What you're referring to there is hedging where a supplier sets a rate and takes on the risk of prices changing. Of course most weigh the balance of that risk in their favour and the consumer pays more.
 
I was an Ulster Bank customer, if I had the choice I'd go back to them in the morning as their App and Online banking was streets ahead of anything their Irish competitors can offer.

If I'm going to spend 3-5k on health insurance for the family every year, I expect to have to put a little bit of work into it in terms of understanding what I need and don't need. And it's not difficult to be honest to cover off the main point when checking things.

And I will never forget living in London and booking Christmas flights home every January for the following Christmas and paying the equivalent of a modern trans-atlantic flight for it.

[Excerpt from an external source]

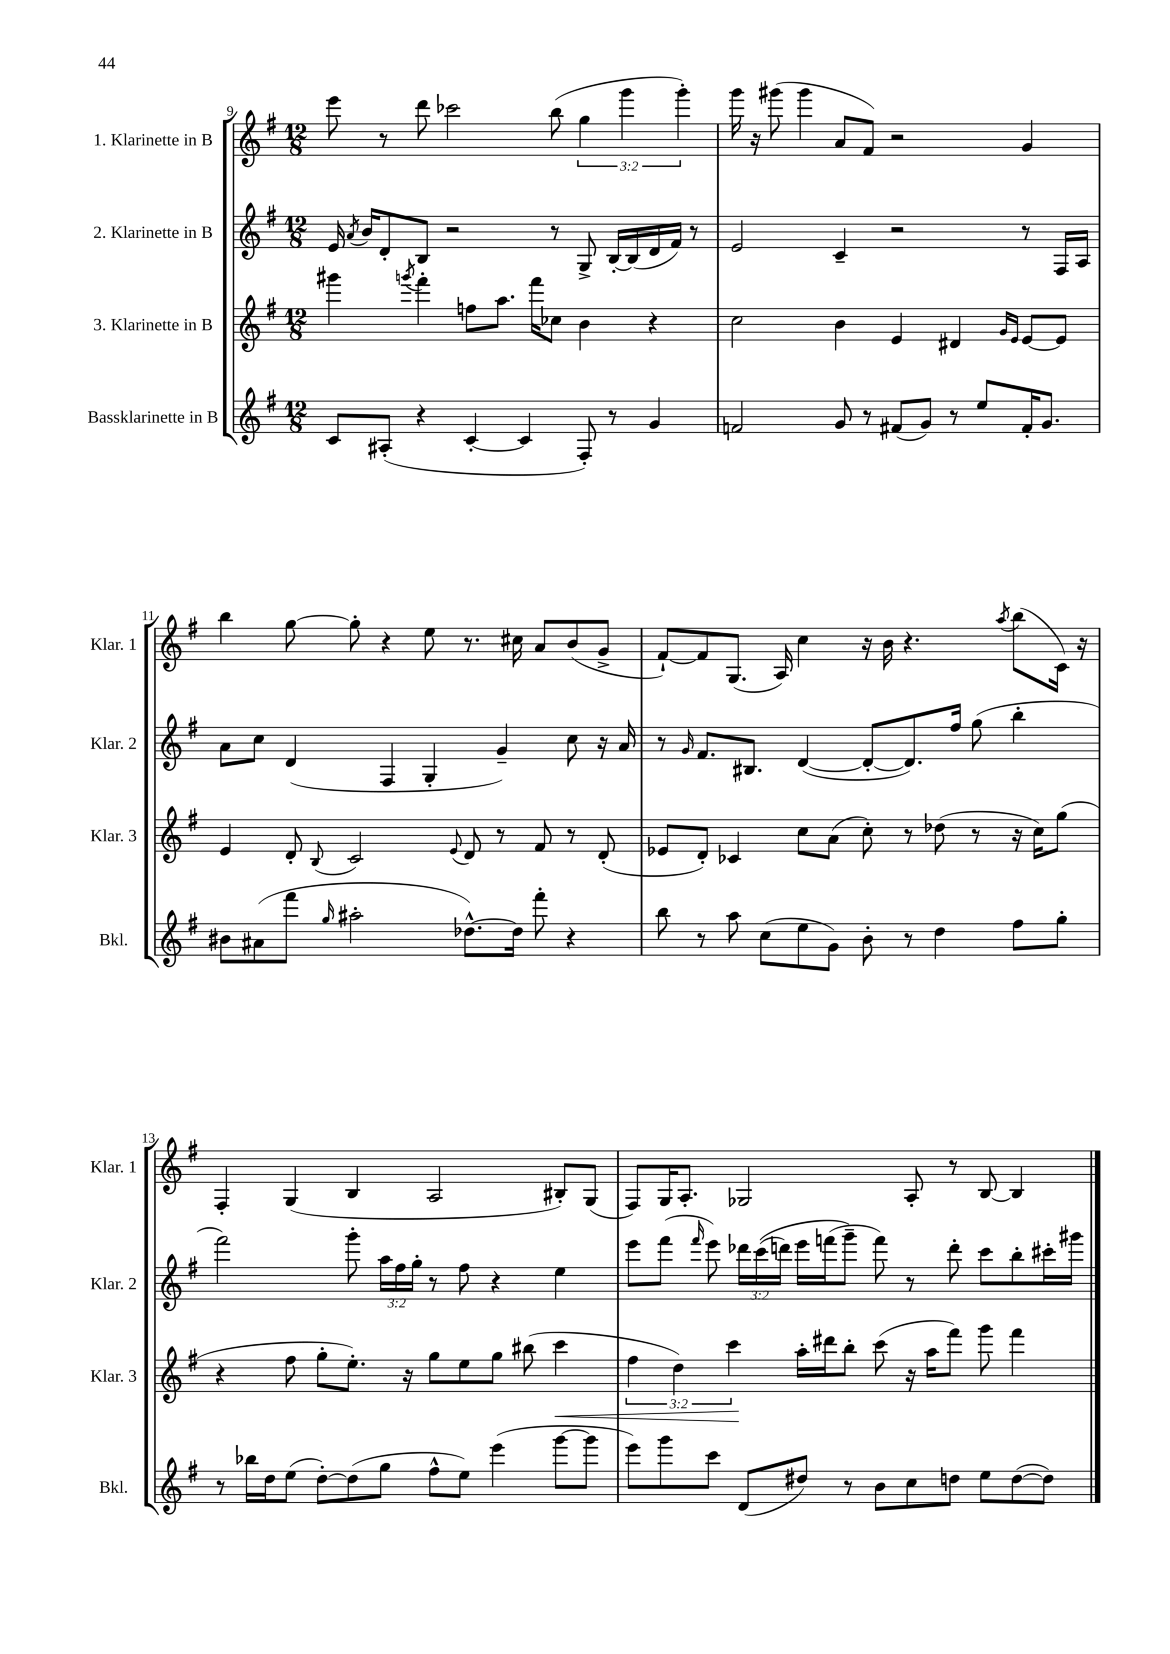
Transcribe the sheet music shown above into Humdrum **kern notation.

And then Ryanair came along and changed the game
 
I was an Ulster Bank customer, if I had the choice I'd go back to them in the morning as their App and Online banking was streets ahead of anything their Irish competitors can offer.

If I'm going to spend 3-5k on health insurance for the family every year, I expect to have to put a little bit of work into it in terms of understanding what I need and don't need. And it's not difficult to be honest to cover off the main point when checking things.

And I will never forget living in London and booking Christmas flights home every January for the following Christmas and paying the equivalent of a modern trans-atlantic flight for it. And then Ryanair came along and changed the game

I am certainly not for no competition. Competition works very well in the airline industry.

However you generally know exactly what you are getting when booking a flight. The number of variables is very small. Knowing where the airports are is the biggest one but reasonable for consumers to look up. Even with the airline industry I understand that there were some
legal changes with how they advertised, including taxes etc.

Perhaps a better point might be about for those difficult to assess service they need to be a bit more customer friendly.
 
I am certainly not for no competition. Competition works very well in the airline industry.
It reduced health insurance costs as well. In terms of confusion on the number of plans available, just look at the ones the providers are actively advertising, and use the HIA site to find and compare suitable plans. The reason there are so many plans available is so that the providers can charge people who just renew on their existing plan more. Each year or so they launch new plans that offer the same cover for less than the old plan.
 
What you're referring to there is hedging where a supplier sets a rate and takes on the risk of prices changing.
It’s a pity that more suppliers don’t offer a product without the fixed prices.

I’m not so poor that I need the certainty of fixed prices, particularly for electricity.

I’d rather pay market price plus margin without the hedging.